Worauf muss man beim Einbau induktiver Anlagen achten?

Gemeinsam gehen die Teilnehmer die Baupläne durch. Es wird sichtbar, dass Räume, die für eine Ausstattung mit Induktionsanlagen infrage kommen, nebeneinander oder auch übereinander liegen. Wie der Akustikberater erklärt, kann dies zum Problem werden, da sich Induktionsfelder überlappen können. Ein induktives Feld entsteht nämlich nicht nur innerhalb der Kabelschleife, sondern auch an den Außenrändern des Kabels. Es gibt jedoch Möglichkeiten, dies zu verhindern. So können die Kabel auf eine spezielle Weise verlegt beziehungsweise zwei Kabelschleifen für einen Raum miteinander verschachtelt verlegt werden. Allerdings müssen dann auch zwei Verstärker angeschafft werden.

Diskutiert wird ebenfalls der Umgang mit Räumen, die mit einer Trennwand aufgeteilt werden können. Hier muss entschieden werden, ob der gesamte Raum oder nur ein Teil ausgestattet werden soll.

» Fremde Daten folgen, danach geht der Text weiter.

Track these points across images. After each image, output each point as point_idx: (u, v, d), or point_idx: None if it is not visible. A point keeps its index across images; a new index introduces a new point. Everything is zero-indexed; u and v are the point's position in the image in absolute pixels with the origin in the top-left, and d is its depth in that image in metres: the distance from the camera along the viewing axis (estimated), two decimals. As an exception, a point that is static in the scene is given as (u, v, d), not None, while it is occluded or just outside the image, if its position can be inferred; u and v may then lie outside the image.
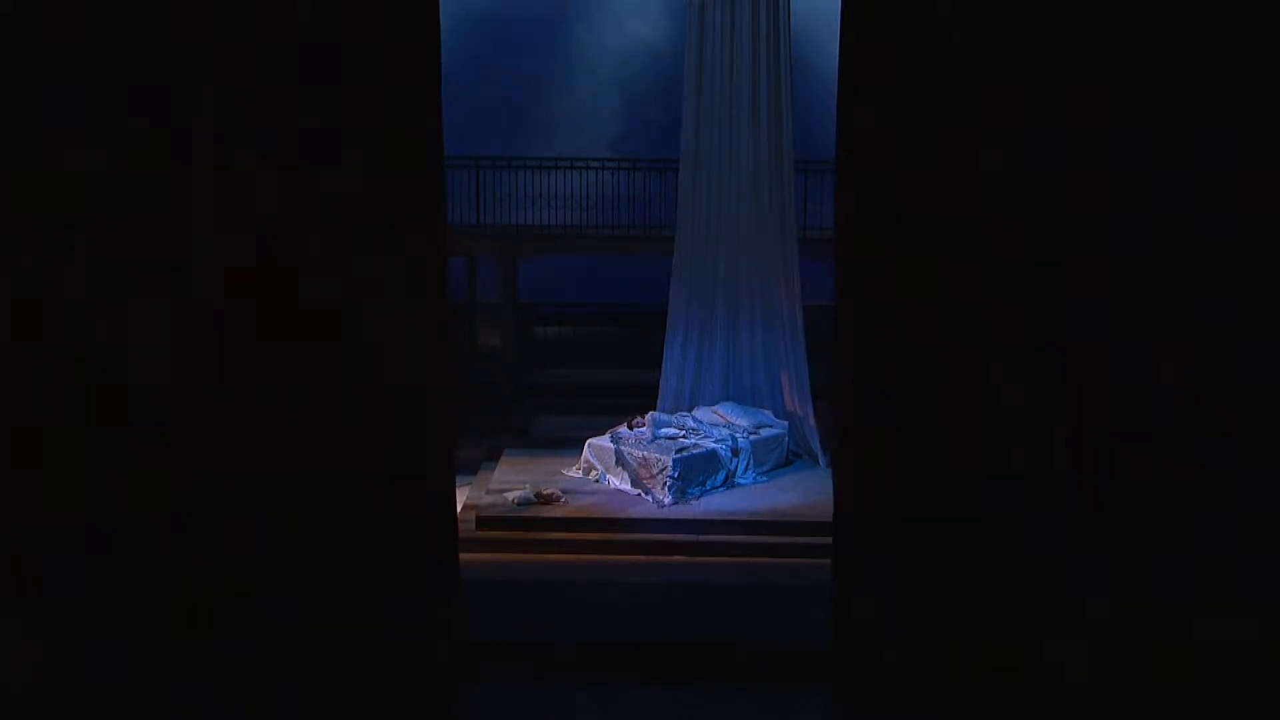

Der Architekt weist daraufhin, dass in dem Neubau viel Metall verbaut wird und fragt, ob das Induktionsfeld hierdurch gestört werden kann? Der Verantwortliche für die Haustechnik ergänzt, dass zudem im Boden viele andere Kabel, etwa von der Beschallungsanlage und anderen Installationen, verlegt werden müssen.

Der Experte bestätigt, dass beide Fälle tatsächlich zum Problem werden können. Auch hier kann das Verlegen mehrerer Induktionskabel eine Lösung bieten. Er empfiehlt zudem, die anderen Kabel nicht in geschlossenen Ringen zu verlegen. Damit der Einbau der Induktionsschleife entworfen werden kann, sei außerdem ein Lageplan der anderen Kabelwege hilfreich.

Vorläufiges Fazit

Die Planungsgruppe der Kassenärztlichen Vereinigung ist nach dem Beratungsgespräch von den Vorteilen der induktiven Lösung überzeugt und die Vertreter des Bauherrn halten die Kosten für die Ausstattung für vertretbar. Man kommt überein, Kostenvoranschläge einzuholen und daraufhin die genaue Planung auszurichten.

Der Akustiker bietet dem Haustechniker, der auch die Beschallungsanlage zu planen hat, Hilfestellung bei anstehenden Fragen an und hebt hervor, dass der frühzeitige Einbezug sinnvoll sei. Er bietet auch an, die Planungsunterlagen, die Ausschreibung und die Angebote zu prüfen und Kontakte zu (mehreren gleichrangigen) Firmen zu vermitteln. Weiterhin kann er Hilfestellung bei der Überwachung des Einbaus, beim Einmessen und bei der Abnahme leisten.